THE TASK => The data must be reproduced verbatim; images are to be omitted.

++++ DATASET ++++

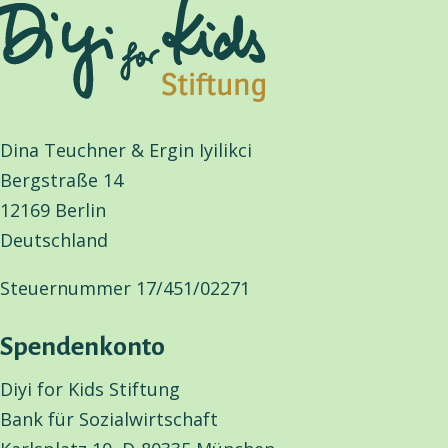
Dina Teuchner & Ergin Iyilikci
Bergstraße 14
12169 Berlin
Deutschland
Steuernummer 17/451/02271
Spendenkonto
Diyi for Kids Stiftung
Bank für Sozialwirtschaft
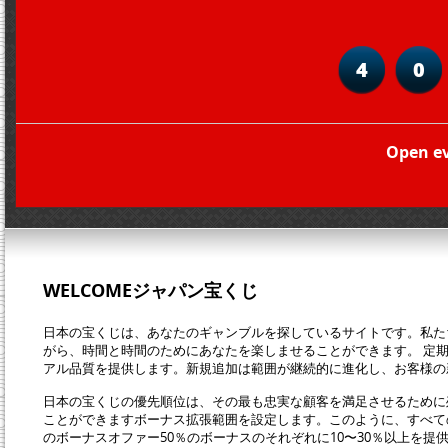
4
0
Open ev
WELCOMEジャパン宝くじ
日本の宝くじは、あなたのギャンブルを探しているサイトです。私た
がら、時間と時間のためにあなたを楽しませることができます。 定
アル品質を提供します。新規追加は範囲が継続的に進化し、お客様の
日本の宝くじの優先順位は、その最も忠実な顧客を満足させるために
ことができますボーナス拡張範囲を設定します。このように、すべて
のボーナスオファー50％のボーナスのそれぞれに10〜30％以上を提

++++

RESPONSE TO THE TASK =>
Dina Teuchner & Ergin Iyilikci
Bergstraße 14
12169 Berlin
Deutschland
Steuernummer 17/451/02271
Spendenkonto
Diyi for Kids Stiftung
Bank für Sozialwirtschaft
4
0
Open ev
WELCOMEジャパン宝くじ
日本の宝くじは、あなたのギャンブルを探しているサイトです。私た
がら、時間と時間のためにあなたを楽しませることができます。 定
アル品質を提供します。新規追加は範囲が継続的に進化し、お客様の
日本の宝くじの優先順位は、その最も忠実な顧客を満足させるために
ことができますボーナス拡張範囲を設定します。このように、すべて
のボーナスオファー50％のボーナスのそれぞれに10〜30％以上を提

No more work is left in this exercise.